[[ DATA FOR REVIEW open ]]

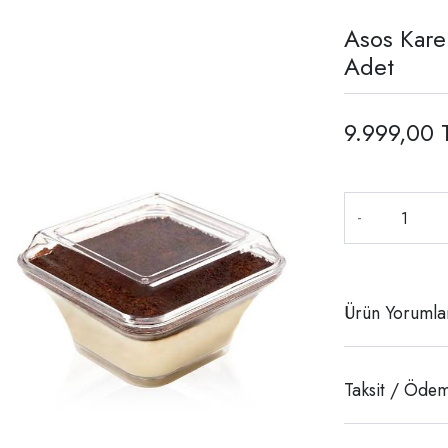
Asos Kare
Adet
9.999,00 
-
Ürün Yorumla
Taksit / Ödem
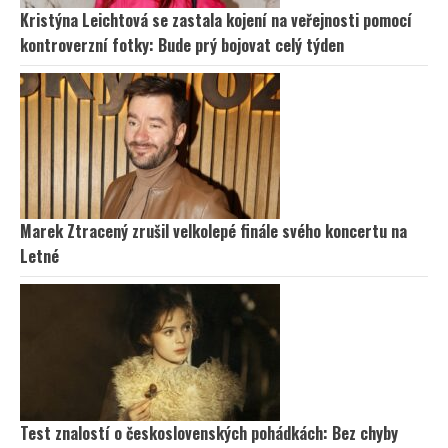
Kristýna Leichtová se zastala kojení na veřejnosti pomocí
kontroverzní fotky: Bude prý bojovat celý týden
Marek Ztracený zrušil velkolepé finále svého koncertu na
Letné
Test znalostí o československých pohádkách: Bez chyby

[[ DATA FOR REVIEW closed ]]

◆ WHAT THE TASK ASKS: From the listing above, pull out each line that includes the word "velkolepé".

◆ ANSWER FOR THE TASK:
Marek Ztracený zrušil velkolepé finále svého koncertu na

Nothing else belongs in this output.